The man who sleeps in Hitlers bed

It should all be preserved & displayed as a testament to what happens when you tow the company line without thinking too much about it. It could happen again all too easily.
 
Wow! now that's a collection! That stuff is part of history and should be preserved. Humanity needs to remember what transpired so it doesn't happen again. I would be surprised if he didn't own one of the few king tiger tanks left as well, since they mention the movie Fury.
 
So Hitler was a Coke-aholic. Its kind of like Saddam Hussein being a fiend for Mars bars. I'd only call Wheatfield weird if he had Hitler's childhood pi$$-pot full of the future Fuhrer's coprolite.:)
 
Quite the collection indeed. Thanks for the post.

As for the comments section; "For those who understand, no explanation is necessary. For those who don't, no explanation is sufficient."

Adam
 
I found this interesting:

The owner of the house had just passed away; he was apparently a senior British diplomat who, in his regular trips to Germany in the lead-up to the war, amassed a sizable collection of Nazi memorabilia. He continued to collect after the war had finished, the most interesting items hidden in a safe room behind a secret panel. “It’s stunning,” Wheatcroft told me, by telephone, his voice fizzing with excitement. “There’s a series of handwritten letters between Hitler and Churchill. They were writing to each other about the route the war was taking. Discussions of a non-aggression pact. This man had copied things and removed them on a day-to-day basis over the course of the war. A complete breach of the Official Secrets Act, but mindblowing.” The authenticity of the papers, of course, has not yet been confirmed – but if they are real, they could secure Wheatcroft a place in the history books.
 
I wonder what will come of that guy's plans. I doubt there are enough people with the right kind of intellect and appreciation for such an aspiration to show this collection and make it valuable knowledge. It's kind of like the difference between two good movies, where the audience cries at the end for both. But, one movie the good guys win, the other the bad guys win. I have nothing but sheer respect for those involved in something so big and so long ago now; the scope of the knowledge involved and all the cause and effects will be lost to the ages and those who choose to respect things a little differently nowadays.
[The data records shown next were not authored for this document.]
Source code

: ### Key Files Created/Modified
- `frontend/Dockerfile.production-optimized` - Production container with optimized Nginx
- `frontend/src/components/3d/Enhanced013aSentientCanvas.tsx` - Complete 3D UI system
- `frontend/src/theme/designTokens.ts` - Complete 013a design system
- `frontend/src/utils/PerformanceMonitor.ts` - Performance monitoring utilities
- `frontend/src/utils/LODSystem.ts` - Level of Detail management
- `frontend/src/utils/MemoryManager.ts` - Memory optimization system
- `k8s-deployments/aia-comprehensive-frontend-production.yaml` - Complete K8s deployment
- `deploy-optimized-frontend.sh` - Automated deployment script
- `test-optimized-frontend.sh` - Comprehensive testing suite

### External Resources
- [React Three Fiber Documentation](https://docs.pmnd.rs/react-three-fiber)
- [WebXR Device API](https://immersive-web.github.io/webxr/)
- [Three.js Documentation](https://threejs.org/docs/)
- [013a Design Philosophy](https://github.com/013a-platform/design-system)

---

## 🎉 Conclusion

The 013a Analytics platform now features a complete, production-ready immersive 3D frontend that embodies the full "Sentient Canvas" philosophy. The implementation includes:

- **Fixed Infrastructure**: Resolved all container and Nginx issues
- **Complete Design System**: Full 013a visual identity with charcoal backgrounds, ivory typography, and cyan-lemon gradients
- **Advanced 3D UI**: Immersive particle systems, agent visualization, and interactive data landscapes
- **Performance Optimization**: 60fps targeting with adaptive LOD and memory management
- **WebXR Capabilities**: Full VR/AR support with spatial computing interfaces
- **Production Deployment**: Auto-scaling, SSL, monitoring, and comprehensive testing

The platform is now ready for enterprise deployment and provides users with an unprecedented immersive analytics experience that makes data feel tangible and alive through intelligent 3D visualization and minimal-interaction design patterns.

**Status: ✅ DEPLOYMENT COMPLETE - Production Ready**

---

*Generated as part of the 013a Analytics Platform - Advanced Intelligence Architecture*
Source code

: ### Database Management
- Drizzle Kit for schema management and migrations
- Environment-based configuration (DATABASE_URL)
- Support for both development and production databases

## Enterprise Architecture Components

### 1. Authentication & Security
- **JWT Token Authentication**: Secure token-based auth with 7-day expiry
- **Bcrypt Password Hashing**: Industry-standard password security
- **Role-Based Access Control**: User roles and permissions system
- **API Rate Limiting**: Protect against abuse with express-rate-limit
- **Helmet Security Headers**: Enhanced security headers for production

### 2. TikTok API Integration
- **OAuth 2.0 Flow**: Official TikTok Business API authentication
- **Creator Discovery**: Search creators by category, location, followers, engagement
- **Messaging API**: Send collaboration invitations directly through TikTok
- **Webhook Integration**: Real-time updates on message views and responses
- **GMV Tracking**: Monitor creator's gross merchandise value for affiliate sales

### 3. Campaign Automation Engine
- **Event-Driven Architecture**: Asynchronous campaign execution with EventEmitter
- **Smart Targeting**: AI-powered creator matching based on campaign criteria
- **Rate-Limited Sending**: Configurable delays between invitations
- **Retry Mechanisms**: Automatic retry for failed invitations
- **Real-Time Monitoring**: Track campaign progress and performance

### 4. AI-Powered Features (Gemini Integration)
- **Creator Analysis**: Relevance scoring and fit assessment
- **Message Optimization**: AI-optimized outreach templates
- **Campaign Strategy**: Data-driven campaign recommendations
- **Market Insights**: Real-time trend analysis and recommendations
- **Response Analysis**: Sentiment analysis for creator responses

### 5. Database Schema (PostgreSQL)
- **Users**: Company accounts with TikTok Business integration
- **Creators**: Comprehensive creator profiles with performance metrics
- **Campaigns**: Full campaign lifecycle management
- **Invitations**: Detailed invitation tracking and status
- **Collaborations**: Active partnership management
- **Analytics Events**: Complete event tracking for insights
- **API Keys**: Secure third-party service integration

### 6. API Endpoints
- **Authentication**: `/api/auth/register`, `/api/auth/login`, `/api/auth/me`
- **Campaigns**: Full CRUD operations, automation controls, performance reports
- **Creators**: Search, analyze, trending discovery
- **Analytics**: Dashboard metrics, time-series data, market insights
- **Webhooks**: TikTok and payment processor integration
I think I would be the one who get shivers walking through the exhibits imagining the suffering the thanking quietly to the stars above I am still here while watching probably a larger percentage of groupies or jokers taking it all for granted. If it could come across like the former, go for it, I support it, if the latter, it could do more harm than good.

Great article though, super journalist, very skilled.